The championship-generating factory that is Alabama football reels in the best high school players on an annual basis, creating a talent gap that few can other programs can rival. In the four recruiting classes that combine to make up this year's roster, the Crimson Tide has welcomed 16 five-star and 69 four-star players, according to 247 Sports' composite ratings. Meanwhile Cincinnati has brought in zero five-star prospects and just five players with a four-star rating. Just look at the starting quarterbacks: Young was rated the No. 2 overall player in the 2020 class, and Ridder stood at No. 1,657 in his 2017 class.

Yet that's what makes the rise of Cincinnati a remarkable tale. These unheralded high-schoolers, who were perhaps overlooked but may have also developed rapidly through their college careers, have become some of the nation's best players bound for the NFL. So the Bearcats believed they belonged here.

But the Crimson Tide bullied Cincinnati from the outset.
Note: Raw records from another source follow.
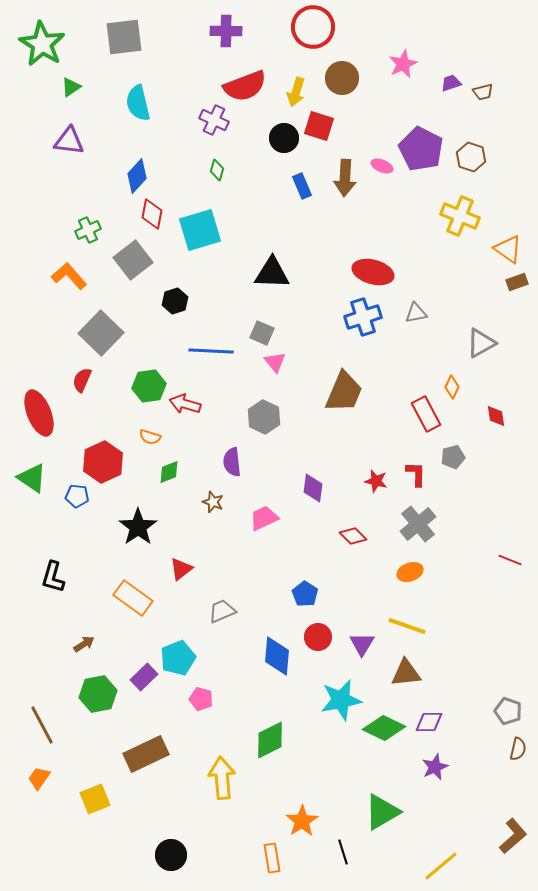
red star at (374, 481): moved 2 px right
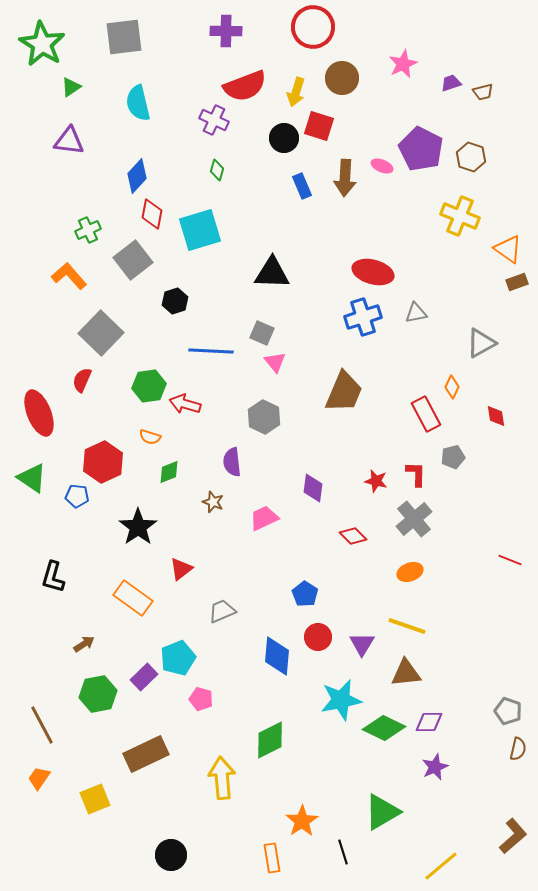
gray cross at (418, 524): moved 4 px left, 5 px up
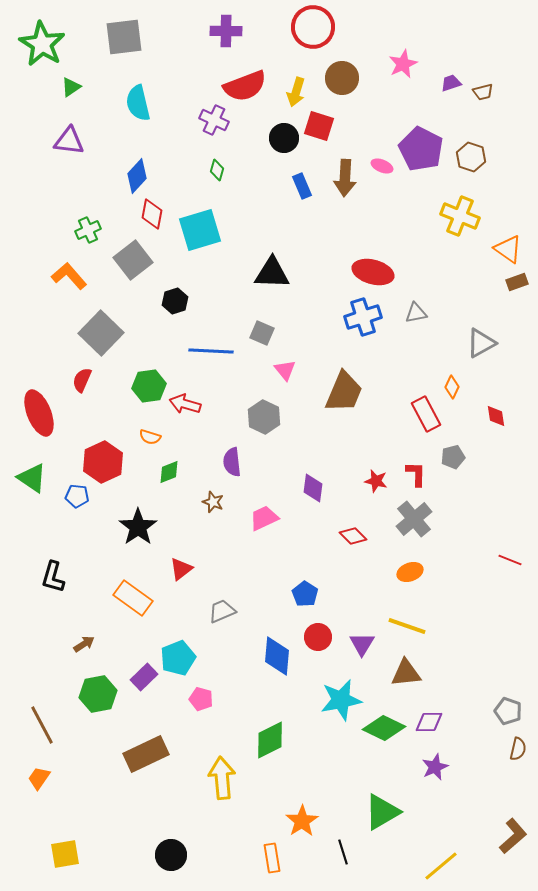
pink triangle at (275, 362): moved 10 px right, 8 px down
yellow square at (95, 799): moved 30 px left, 55 px down; rotated 12 degrees clockwise
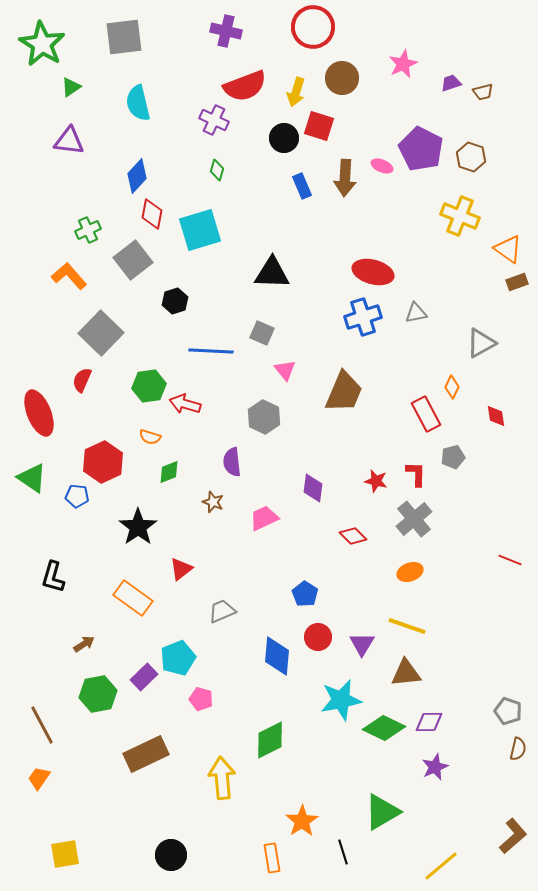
purple cross at (226, 31): rotated 12 degrees clockwise
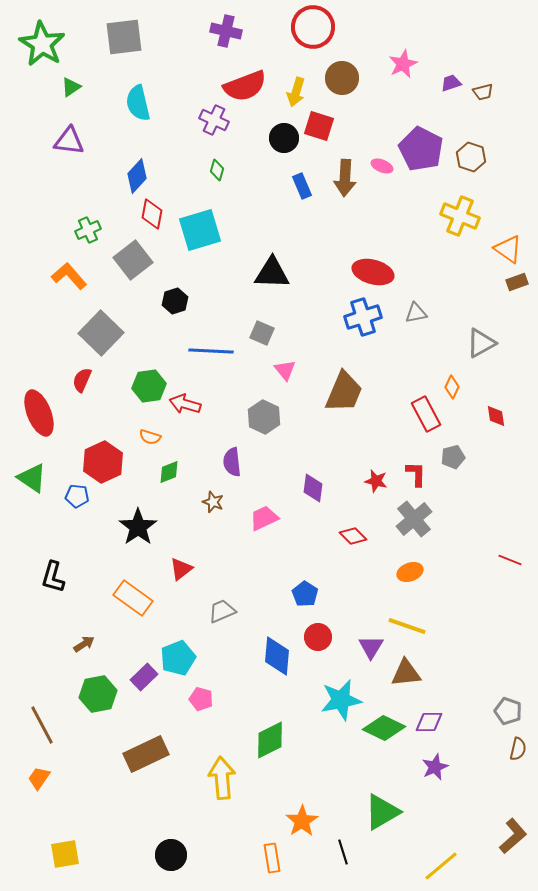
purple triangle at (362, 644): moved 9 px right, 3 px down
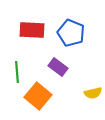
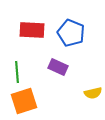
purple rectangle: rotated 12 degrees counterclockwise
orange square: moved 14 px left, 5 px down; rotated 32 degrees clockwise
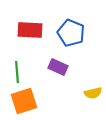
red rectangle: moved 2 px left
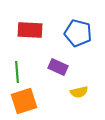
blue pentagon: moved 7 px right; rotated 8 degrees counterclockwise
yellow semicircle: moved 14 px left, 1 px up
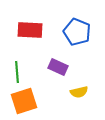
blue pentagon: moved 1 px left, 1 px up; rotated 8 degrees clockwise
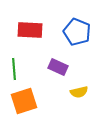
green line: moved 3 px left, 3 px up
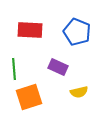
orange square: moved 5 px right, 4 px up
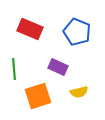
red rectangle: moved 1 px up; rotated 20 degrees clockwise
orange square: moved 9 px right, 1 px up
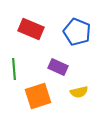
red rectangle: moved 1 px right
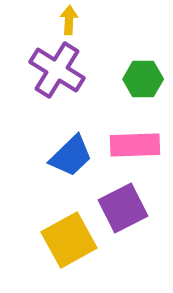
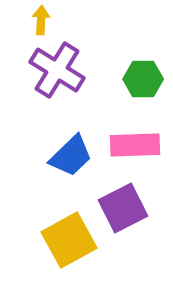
yellow arrow: moved 28 px left
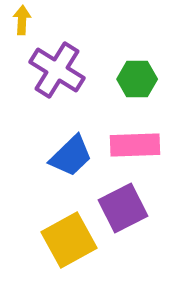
yellow arrow: moved 19 px left
green hexagon: moved 6 px left
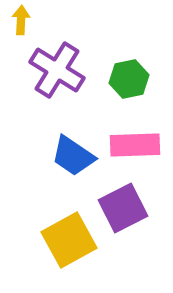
yellow arrow: moved 1 px left
green hexagon: moved 8 px left; rotated 12 degrees counterclockwise
blue trapezoid: moved 2 px right; rotated 78 degrees clockwise
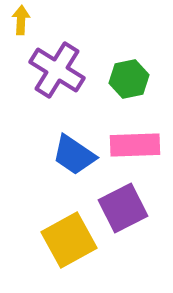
blue trapezoid: moved 1 px right, 1 px up
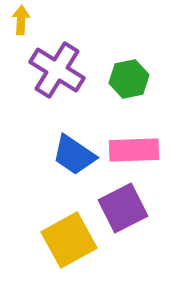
pink rectangle: moved 1 px left, 5 px down
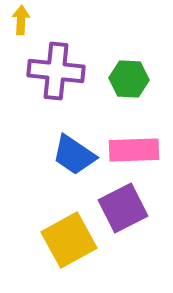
purple cross: moved 1 px left, 1 px down; rotated 26 degrees counterclockwise
green hexagon: rotated 15 degrees clockwise
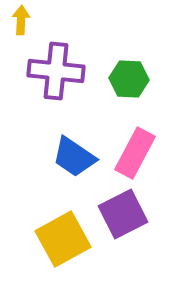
pink rectangle: moved 1 px right, 3 px down; rotated 60 degrees counterclockwise
blue trapezoid: moved 2 px down
purple square: moved 6 px down
yellow square: moved 6 px left, 1 px up
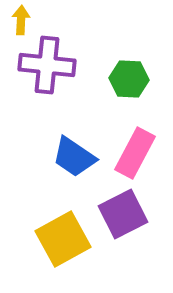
purple cross: moved 9 px left, 6 px up
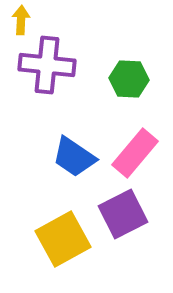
pink rectangle: rotated 12 degrees clockwise
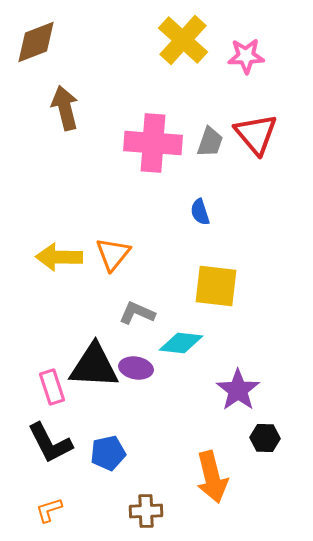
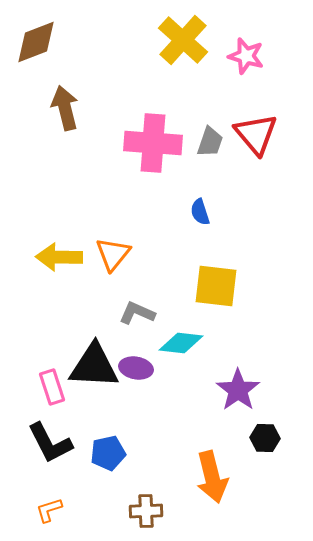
pink star: rotated 18 degrees clockwise
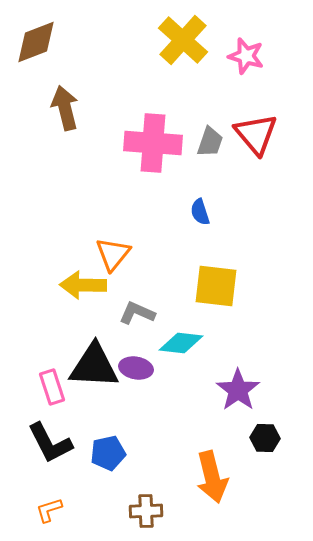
yellow arrow: moved 24 px right, 28 px down
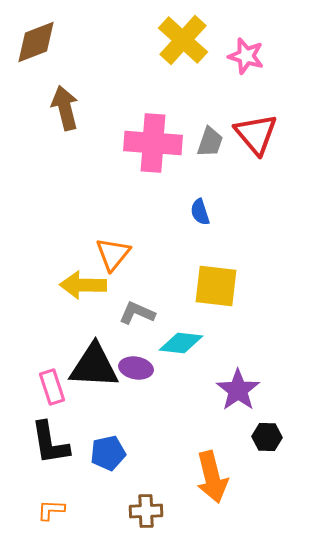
black hexagon: moved 2 px right, 1 px up
black L-shape: rotated 18 degrees clockwise
orange L-shape: moved 2 px right; rotated 20 degrees clockwise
Alabama started the game with 10 straight rushes, including one quarterback scramble, before leaning on the arm of its Heisman winner. Young slung an 8-yard touchdown pass to Slade Bolden, a junior who had scored just two times this season. That opening drive drained more than five minutes off the clock and presented the Bearcats with a troubling reality: This Alabama team could pound through Cincinnati's defense at will.

The Bearcats tried to muster an answer, but after they marched down the field, the offense stalled. Ridder missed his receivers twice, and then on a third-and-goal play, Leonard Taylor caught a pass behind the line of scrimmage and took a 6-yard loss. Cincinnati had to kick a field goal - and Cole Smith made the 33-yarder - but trading 7 points for 3 isn't the winning formula against a team this talented.

The Cincinnati defense had an effective pass rush that limited Young, and the Bearcats didn't let the Crimson Tide storm away early. But the offense slumped and couldn't capitalize. After Cincinnati's first drive ended with a field goal, Alabama's defense forced three straight three-and-outs that totaled 12 yards.

The Bearcats held on to their 7-point deficit, but then Young delivered a pair of key plays just before halftime. He showed off his vision with a nifty pitch to Robinson that gained 23 yards, and a few plays later, Young connected with Ja'Corey Brooks for a 44-yard score. Cincinnati, starting to slip into desperation mode, attempted a Hail Mary as time expired, but Alabama's star linebacker, Will Anderson Jr., sacked Ridder to scuttle the Bearcats' hopes of trimming the 17-3 margin. Even with Cincinnati receiving the ball after the break, Alabama's advantage already seemed secure.

The defending national champions had blemishes this season that made them seem vulnerable - at least more so than usual. The Crimson Tide still entered this playoff as the top seed, even though this group of players didn't steamroll SEC opposition the way Alabama typically does. There was that loss at Texas A&M - one that players now say could have been the turning point of their season - and then there were narrow escapes against Auburn in a game that required four overtimes and against Florida, a team that went on to fire its coach.

Yet now, the Crimson Tide is back to the place where it often finishes the season - in a national championship game.